Mr Marchant says it’s incorrect to compare Bermuda and locales like the British Virgin Islands as they’re different jurisdictions.
“Bermuda probably has about 15,000 to 20,000 foreign-owned companies and other legal entities, while the BVI has hundreds of thousands,” he said. “Virtually no foreign companies in the BVI have a physical presence there, unlike Bermuda, where several do.”
And Mr Marchant is convinced that “far more” suspect activity takes place on Bermudian soil than in the BVI.
One story published by the journalists’ consortium this week focused on the suspicious arrest of Chinese oil tycoon Sun Tiangang and his subsequent lawsuit against oil giant Sinopec. That report states: “He set up dozens of companies, he says, in the Cayman Islands, Bermuda and the British Virgin Islands as he made a fortune in hotels, electronics, food packaging and, eventually, as an oil baron.
“He liked the ease of doing business – and the tax savings and secrecy – that working through offshore refuges provided.”
Bermuda, Mr Richards says, signed one TIEA agreement with China in 2012.

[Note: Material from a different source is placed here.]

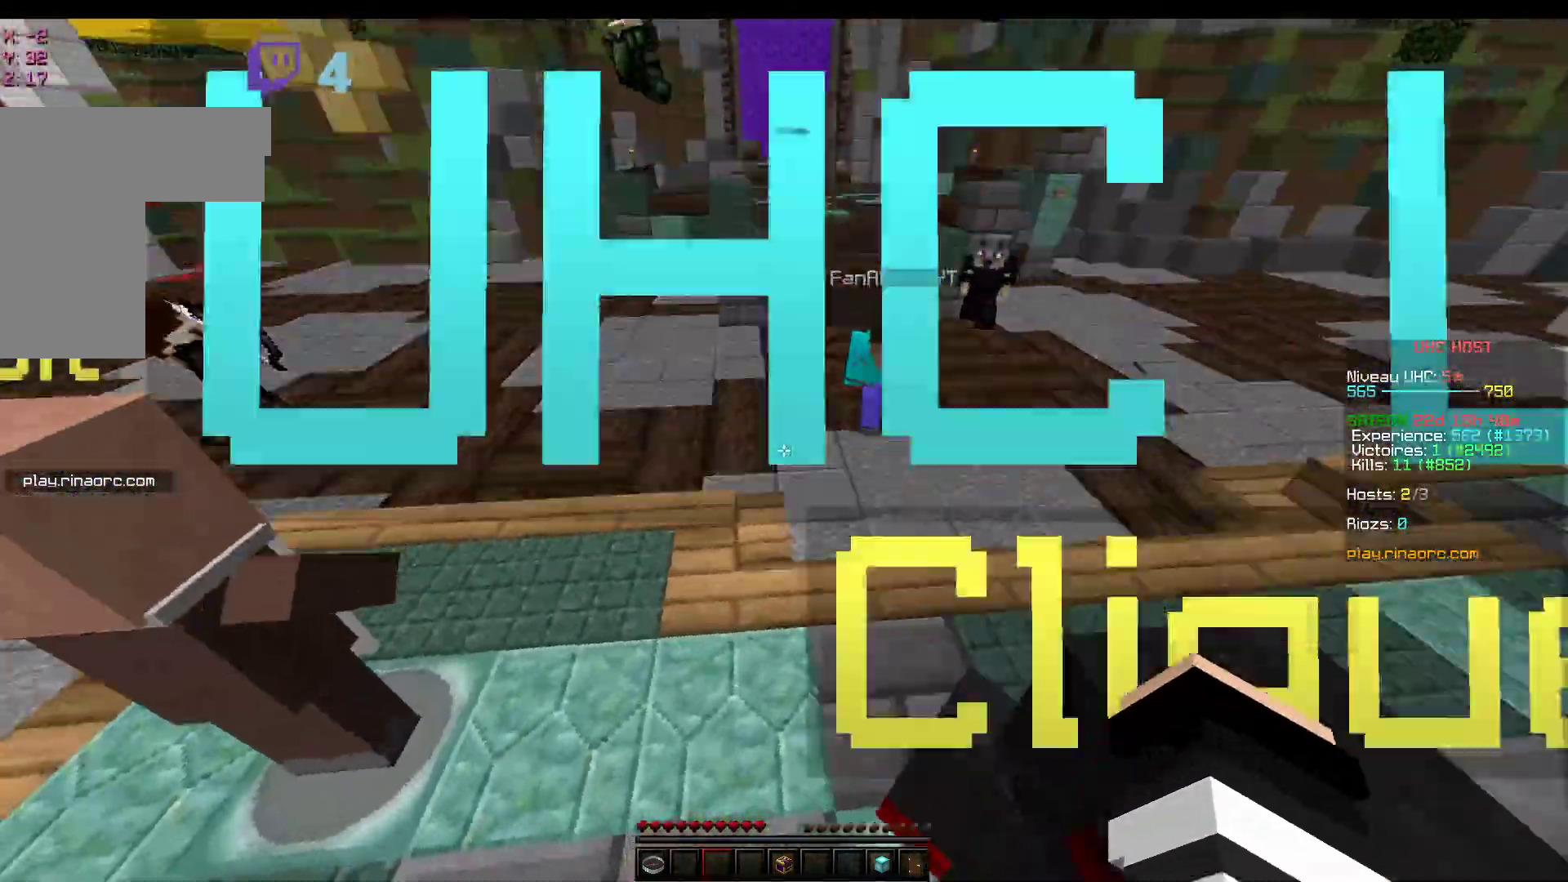
{"keys": ["z"], "mouse": [], "events": []}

Craig Simmons, a senior economics lecturer at Bermuda College, said in the offshore financial service market, reputation is everything and Bermuda should be careful to avoid the ‘tax haven’ label.
“Unless the island can separate itself from rent-seeking tax havens – fiscal pirates – we will continue to be tarred with the same brush. It would help our reputation if we could systematically eliminate those non-value adding elements from our jurisdiction.”
Tax havens, said Mr Simmons, do not add value to products and services.
“Google, for example, uses Bermuda to reduce its US tax bill even though the island has no role to play in producing its services,” Mr Simmons said. “The cost to Bermuda’s reputation of such tax avoidance schemes dwarf what little benefits accrue to the island.”
*An officer is a person or company who plays some role in an offshore financial entity, whereas a master client is an intermediary who helps a client set up such an entity.